Она стояла в обществе трех незнакомых мне молодых офицеров. Два корнета и поручик. Все примерно одного возраста и степени опьянения. Судя по усам, а также погонам – гусары. Они были так заняты дамой, что пропустили историю с пощечиной, иначе неизвестно, как эти двое восприняли бы мою компанию. И все же блеснуть фольклором из другого мира мне пришлось – анекдотами. Начал с темы поручика Ржевского и его извечной партнерши Наташи, которую я поименовал как некую девицу Ростову. Эти имена собравшимся ни о чем не говорили, так что ажиотажа не вызвали. Для затравки, чтобы прощупать почву, зашел со вполне невинной истории о дирижере, который, по мнению поручика, зачем-то пугает орущую от испуга певицу. Затем осторожно выдал заявление поручика о том, что ему всегда охота, ну и завершил именинной свечкой, которую Наташа не знала куда вставить.

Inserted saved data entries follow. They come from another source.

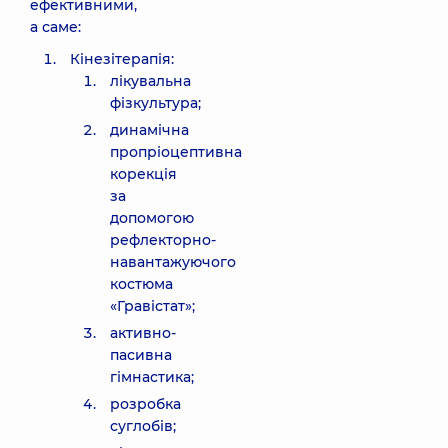
ефективними,
а саме:
Кінезітерапія:
лікувальна
фізкультура;
динамічна
пропріоцептивна
корекція
за
допомогою
рефлекторно-
навантажуючого
костюма
«Гравістат»;
активно-
пасивна
гімнастика;
розробка
суглобів;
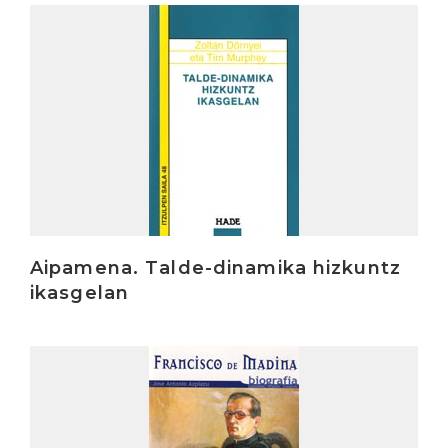
Irakurri
Aipamena. Talde-dinamika hizkuntz
ikasgelan
Irakurri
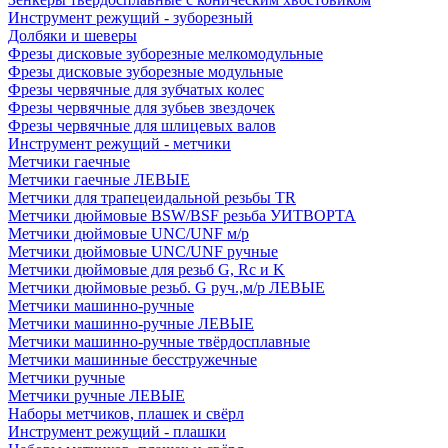
Инструмент режущий - зуборезный
Долбяки и шеверы
Фрезы дисковые зуборезные мелкомодульные
Фрезы дисковые зуборезные модульные
Фрезы червячные для зубчатых колес
Фрезы червячные для зубьев звездочек
Фрезы червячные для шлицевых валов
Инструмент режущий - метчики
Метчики гаечные
Метчики гаечные ЛЕВЫЕ
Метчики для трапецеидальной резьбы TR
Метчики дюймовые BSW/BSF резьба УИТВОРТА
Метчики дюймовые UNC/UNF м/р
Метчики дюймовые UNC/UNF ручные
Метчики дюймовые для резьб G, Rc и K
Метчики дюймовые резьб. G руч.,м/р ЛЕВЫЕ
Метчики машинно-ручные
Метчики машинно-ручные ЛЕВЫЕ
Метчики машинно-ручные твёрдосплавные
Метчики машинные бесстружечные
Метчики ручные
Метчики ручные ЛЕВЫЕ
Наборы метчиков, плашек и свёрл
Инструмент режущий - плашки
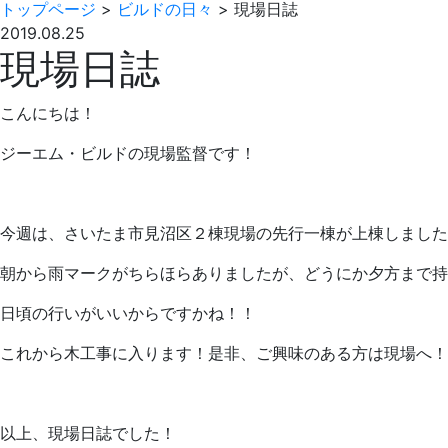
トップページ
>
ビルドの日々
>
現場日誌
2019.08.25
現場日誌
こんにちは！
ジーエム・ビルドの現場監督です！
今週は、さいたま市見沼区２棟現場の先行一棟が上棟しました
朝から雨マークがちらほらありましたが、どうにか夕方まで持
日頃の行いがいいからですかね！！
これから木工事に入ります！是非、ご興味のある方は現場へ！
以上、現場日誌でした！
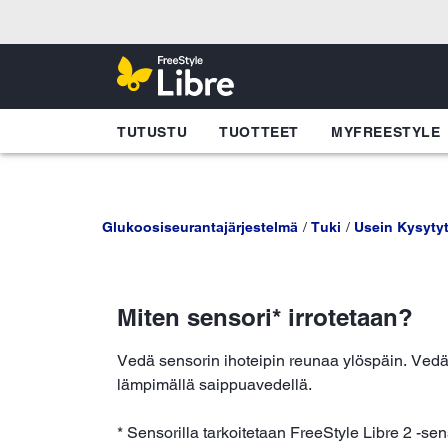
TUTUSTU
TUOTTEET
MYFREESTYLE
Glukoosiseurantajärjestelmä
Tuki
Usein Kysyty
Miten sensori* irrotetaan?
Vedä sensorin ihoteipin reunaa ylöspäin. Vedä h
lämpimällä saippuavedellä.
* Sensorilla tarkoitetaan FreeStyle Libre 2 -sen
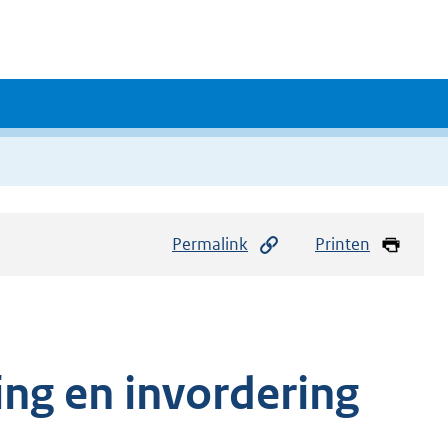
Permalink
Printen
ing en invordering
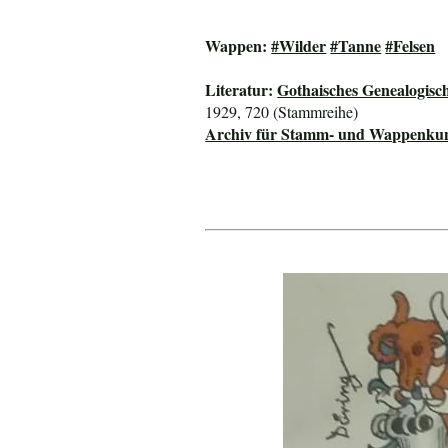
Wappen:
#Wilder
#Tanne
#Felsen
Literatur:
Gothaisches Genealogisc
1929, 720 (Stammreihe)
Archiv für Stamm- und Wappenku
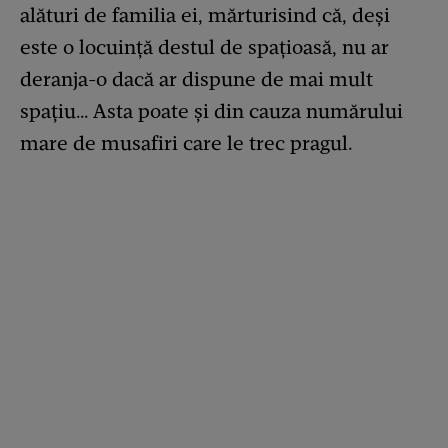
alături de familia ei, mărturisind că, deși
este o locuință destul de spațioasă, nu ar
deranja-o dacă ar dispune de mai mult
spațiu… Asta poate și din cauza numărului
mare de musafiri care le trec pragul.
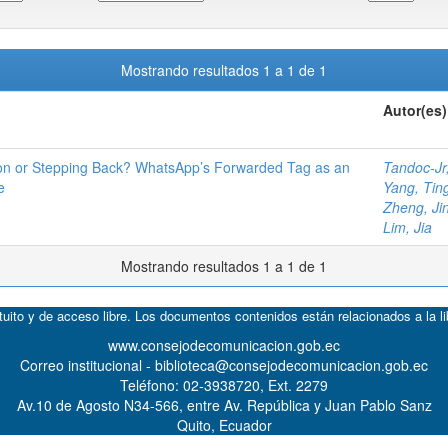
Mostrando resultados 1 a 1 de 1
Autor(es)
ion or Stepping Back? WhatsApp’s Forwarded Tag as an
Tandoc-Jr
e
Yang, Ting
Zheng, Ji
Lim, Jia
Mostrando resultados 1 a 1 de 1
atuito y de acceso libre. Los documentos contenidos están relacionados a la l
www.consejodecomunicacion.gob.ec
Correo institucional - biblioteca@consejodecomunicacion.gob.ec
Teléfono: 02-3938720, Ext. 2279
Av.10 de Agosto N34-566, entre Av. República y Juan Pablo Sanz
Quito, Ecuador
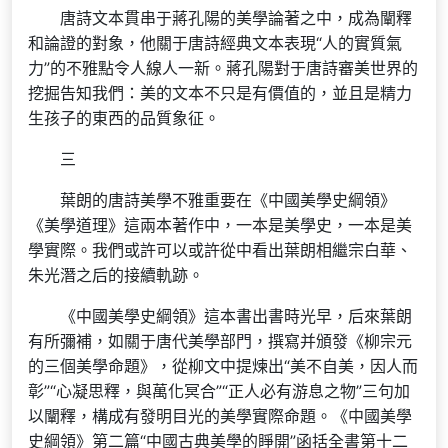
唐詩文本貫串于蔣孔陽的美學論著之中，成為闡釋
和論證的對象，他關于唐詩經典文本表現“人的實質氣
力”的不雅點令人線人一新。蔣孔陽對于唐詩審美世界的
挖掘告知我們：美的文本不只是有價值的，並且是精力
生孩子的東西的品質象征。
三
葉朗的唐詩美學不雅重要在《中國美學史綱領》
《美學道理》這兩本著作中，一本是美學史，一本是美
學實際。我們或許可以或許從中看出葉朗相繼宗白華、
朱光潛之后的接續軌跡。
《中國美學史綱領》這本書出書時光早，后來葉朗
有所彌補，如關于唐代美學部門，撰寫并頒發《柳宗元
的三個美學命題》，從柳文中提煉出“美不自美，因人而
彰”“心凝思釋，與萬化冥合”“正人必有游息之物”三句加
以闡釋，構成有發明目光的美學實際命題。《中國美學
史綱領》第二篇“中國古典美學的睜開”函括全書第十二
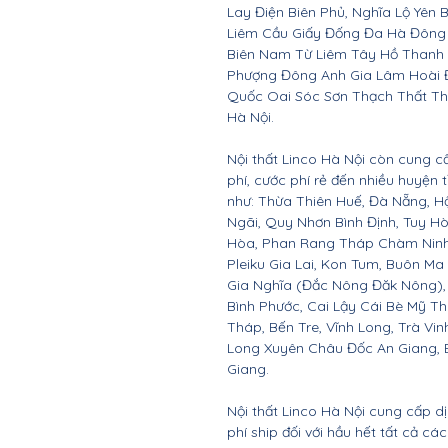
Lay Điện Biên Phủ, Nghĩa Lộ Yên 
Liêm Cầu Giấy Đống Đa Hà Đông
Biên Nam Từ Liêm Tây Hồ Thanh
Phượng Đông Anh Gia Lâm Hoài 
Quốc Oai Sóc Sơn Thạch Thất Th
Hà Nội.
Nội thất Linco Hà Nội còn cung c
phí, cước phí rẻ đến nhiều huyện
như: Thừa Thiên Huế, Đà Nẵng, 
Ngãi, Quy Nhơn Bình Định, Tuy 
Hòa, Phan Rang Tháp Chàm Ninh 
Pleiku Gia Lai, Kon Tum, Buôn Ma
Gia Nghĩa (Đắc Nông Đăk Nông),
Bình Phước, Cai Lậy Cái Bè Mỹ T
Tháp, Bến Tre, Vĩnh Long, Trà Vin
Long Xuyên Châu Đốc An Giang, B
Giang.
Nội thất Linco Hà Nội cung cấp d
phí ship đối với hầu hết tất cả c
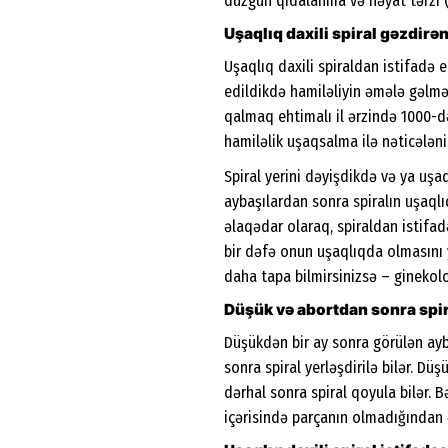
düzgün qidalanma və həyat tərzi (i
Uşaqlıq daxili spiral gəzdirə
Uşaqlıq daxili spiraldan istifadə 
edildikdə hamiləliyin əmələ gəlmə
qalmaq ehtimalı il ərzində 1000-d
hamiləlik uşaqsalma ilə nəticələnir
Spiral yerini dəyişdikdə və ya uş
aybaşılardan sonra spiralın uşaql
əlaqədar olaraq, spiraldan istifad
bir dəfə onun uşaqlıqda olmasını yo
daha tapa bilmirsinizsə – ginekolo
Düşük və abortdan sonra spir
Düşükdən bir ay sonra görülən ayb
sonra spiral yerləşdirilə bilər. D
dərhal sonra spiral qoyula bilər.
içərisində parçanın olmadığından 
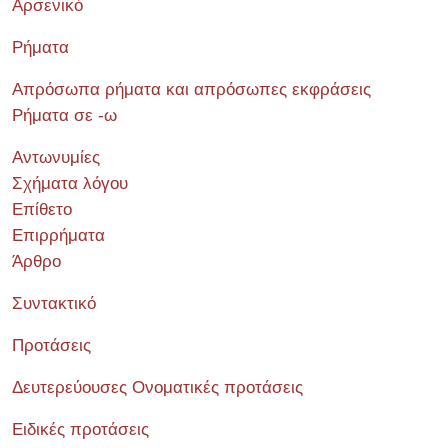
Αρσενικό
Ρήματα
Απρόσωπα ρήματα και απρόσωπες εκφράσεις
Ρήματα σε -ω
Αντωνυμίες
Σχήματα λόγου
Επίθετο
Επιρρήματα
Άρθρο
Συντακτικό
Προτάσεις
Δευτερεύουσες Ονοματικές προτάσεις
Ειδικές προτάσεις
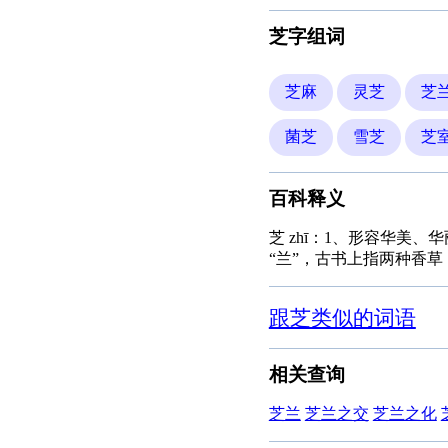
芝字组词
芝麻
灵芝
芝
菌芝
雪芝
芝
百科释义
芝 zhī：1、形容华美
“兰”，古书上指两种香草
跟芝类似的词语
相关查询
芝兰
芝兰之交
芝兰之化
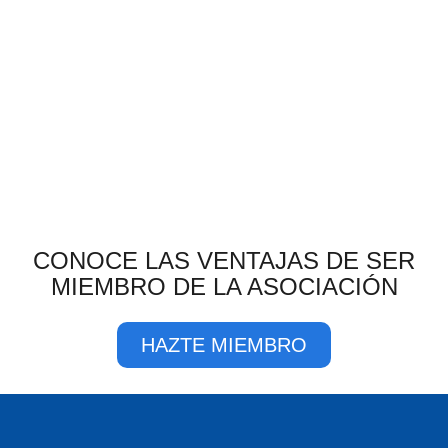
CONOCE LAS VENTAJAS DE SER
MIEMBRO DE LA ASOCIACIÓN
HAZTE MIEMBRO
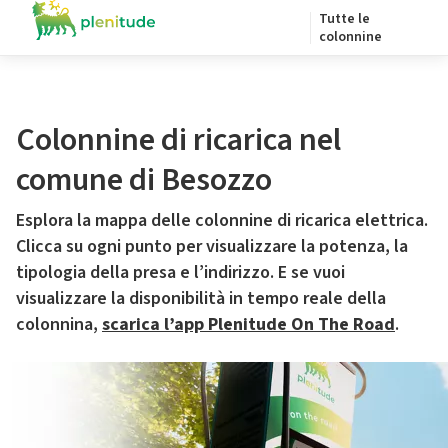
Tutte le
colonnine
Colonnine di ricarica nel
comune di Besozzo
Esplora la mappa delle colonnine di ricarica elettrica.
Clicca su ogni punto per visualizzare la potenza, la
tipologia della presa e l’indirizzo. E se vuoi
visualizzare la disponibilità in tempo reale della
colonnina,
scarica l’app Plenitude On The Road
.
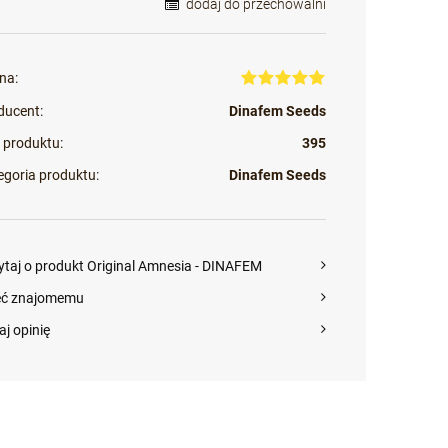
dodaj do przechowalni
na:
ducent:
Dinafem Seeds
 produktu:
395
egoria produktu:
Dinafem Seeds
ytaj o produkt Original Amnesia - DINAFEM
eć znajomemu
aj opinię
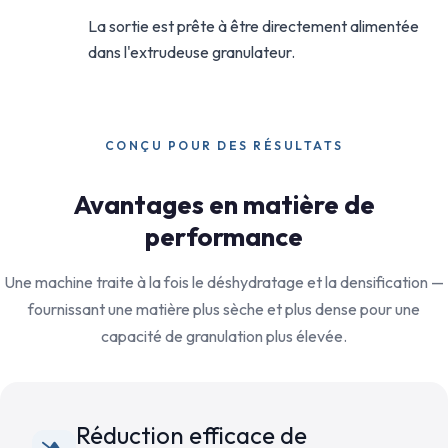
La sortie est prête à être directement alimentée
dans l'extrudeuse granulateur.
CONÇU POUR DES RÉSULTATS
Avantages en matière de
performance
Une machine traite à la fois le déshydratage et la densification —
fournissant une matière plus sèche et plus dense pour une
capacité de granulation plus élevée.
Réduction efficace de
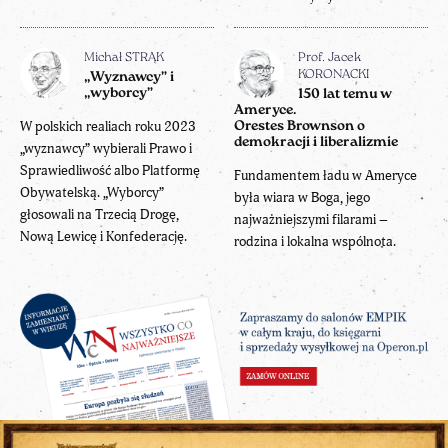
Michał STRĄK
Prof. Jacek
KORONACKI
„Wyznawcy” i
„wyborcy”
150 lat temu w
Ameryce.
W polskich realiach roku 2023
Orestes Brownson o
demokracji i liberalizmie
„wyznawcy” wybierali Prawo i
Sprawiedliwość albo Platformę
Fundamentem ładu w Ameryce
Obywatelską. „Wyborcy”
była wiara w Boga, jego
głosowali na Trzecią Drogę,
najważniejszymi filarami –
Nową Lewicę i Konfederację.
rodzina i lokalna wspólnota.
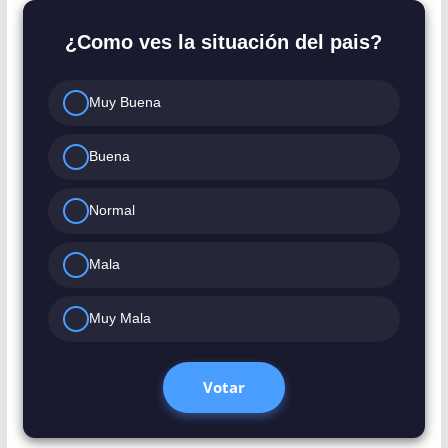
¿Como ves la situación del pais?
Muy Buena
Buena
Normal
Mala
Muy Mala
Votar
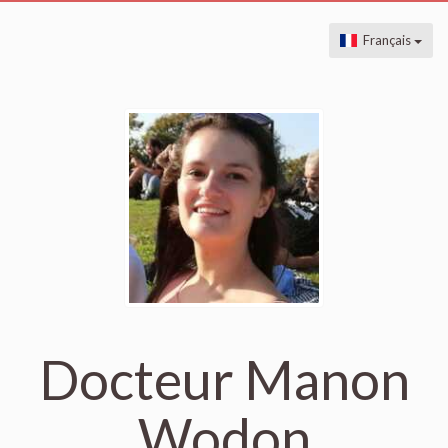
Français
Docteur Manon
Wodon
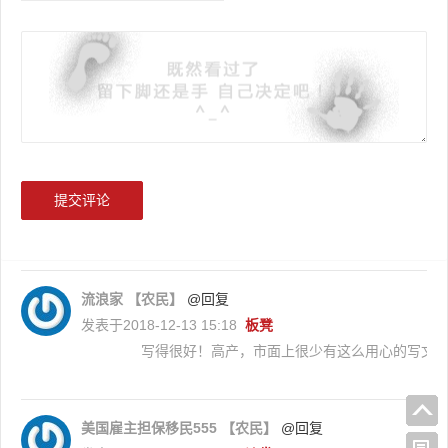
流浪家
【农民】
@回复
发表于2018-12-13 15:18
板凳
写得很好！高产，市面上很少有这么用心的写文
美国雇主担保移民555
【农民】
@回复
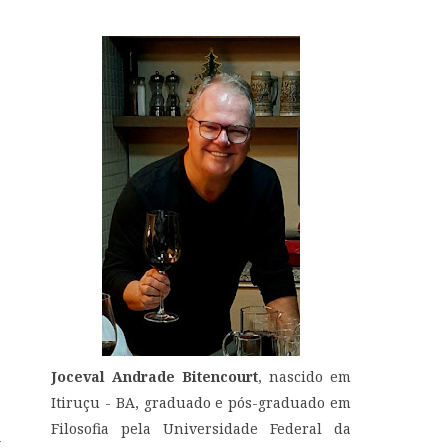
Joceval Andrade Bitencourt
, nascido em
Itiruçu - BA, graduado e pós-graduado em
Filosofia pela Universidade Federal da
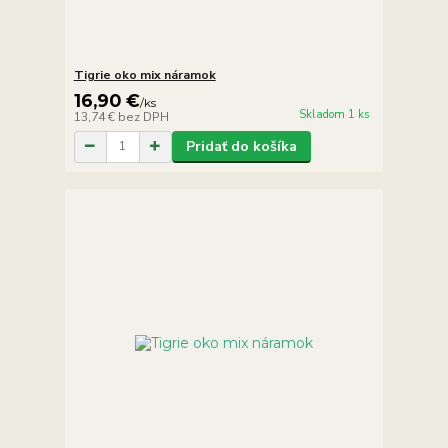
Tigrie oko mix náramok
16,90 €
/
ks
Skladom 1 ks
13,74 €
bez DPH
Pridať do košíka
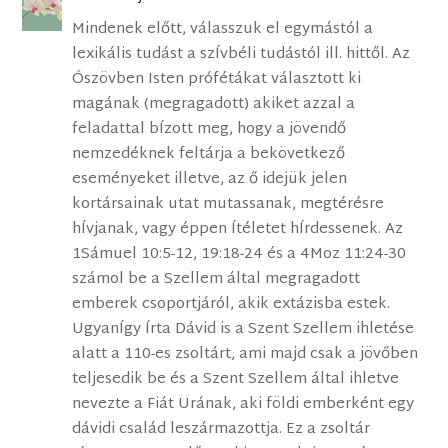
Mindenek előtt, válasszuk el egymástól a
lexikális tudást a szÍvbéli tudástól ill. hittől. Az
Ószövben Isten prófétákat választott ki
magának (megragadott) akiket azzal a
feladattal bÍzott meg, hogy a jövendő
nemzedéknek feltárja a bekövetkező
eseményeket illetve, az ő idejük jelen
kortársainak utat mutassanak, megtérésre
hÍvjanak, vagy éppen Ítéletet hÍrdessenek. Az
1Sámuel 10:5-12, 19:18-24 és a 4Moz 11:24-30
számol be a Szellem által megragadott
emberek csoportjáról, akik extázisba estek.
UgyanÍgy Írta Dávid is a Szent Szellem ihletése
alatt a 110-es zsoltárt, ami majd csak a jövőben
teljesedik be és a Szent Szellem által ihletve
nevezte a Fiát Urának, aki földi emberként egy
dávidi család leszármazottja. Ez a zsoltár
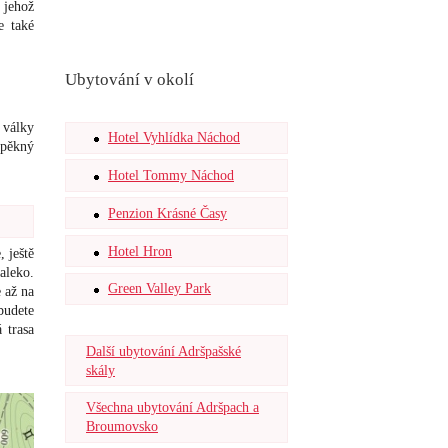
 jehož
e také
Ubytování v okolí
 války
Hotel Vyhlídka Náchod
 pěkný
Hotel Tommy Náchod
Penzion Krásné Časy
Hotel Hron
 ještě
aleko.
Green Valley Park
 až na
budete
 trasa
Další ubytování Adršpašské
skály
Všechna ubytování Adršpach a
Broumovsko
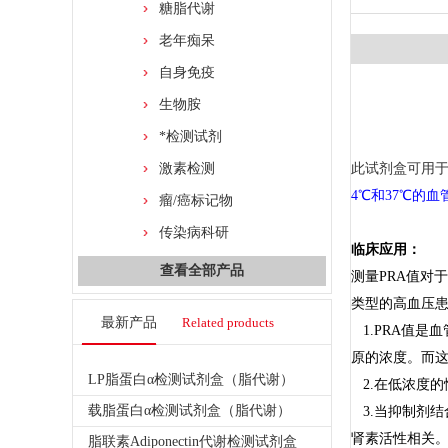
糖脂代谢
老年痴呆
自身免疫
生物胺
*检测试剂
激素检测
此试剂盒可用于
4
℃
和37℃的
瘤/癌标记物
传染病科研
临床应用：
查看全部产品
测量PRA值对
类型的高血压
最新产品
Related products
1.PRA
值是血
原的浓度。而
LP脂蛋白α检测试剂盒（脂代谢）
2.
在低浓度的
载脂蛋白α检测试剂盒（脂代谢）
3.
当抑制剂结
肾素活性相关
脂联素Adiponectin代谢检测试剂盒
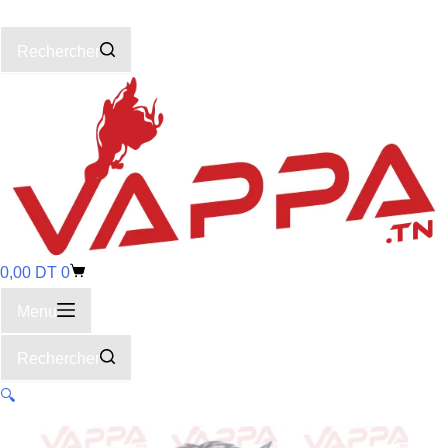
Rechercher
0,00
DT
0
Menu
Rechercher
🔍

После четвертого анекдота баронесса начала икать от смеха и потребовала прекратить это безобразие. Гусары, которые к этому времени уже ржали, как их любимые жеребцы, тут же сменили стиль развлечения и наперебой стали приглашать даму танцевать. В этот сложный гусарский ритм пару раз каким-то чудом вписался и Дава.

Я усиленно снимал стресс шампанским, попутно жалел, что нет ни водки, ни коньяка, но все равно чувствовал себя вполне прилично. Дава уплывал с баронессой в водоворот танца нечасто, так что скучно не было. Под конец Ольга попробовала вытащить на танцпол и меня, но я уперся, как козел. В итоге она пригрозила заняться моим хореографическим воспитанием лично.

Из последнего танца Дава вернулся какой-то загадочный и шепотом сообщил мне, что пора сваливать. Сердечно распрощавшись с баронессой и новыми знакомыми, имена которых в моей шумевшей от шампанского голове так и не задержались, мы покинули бал.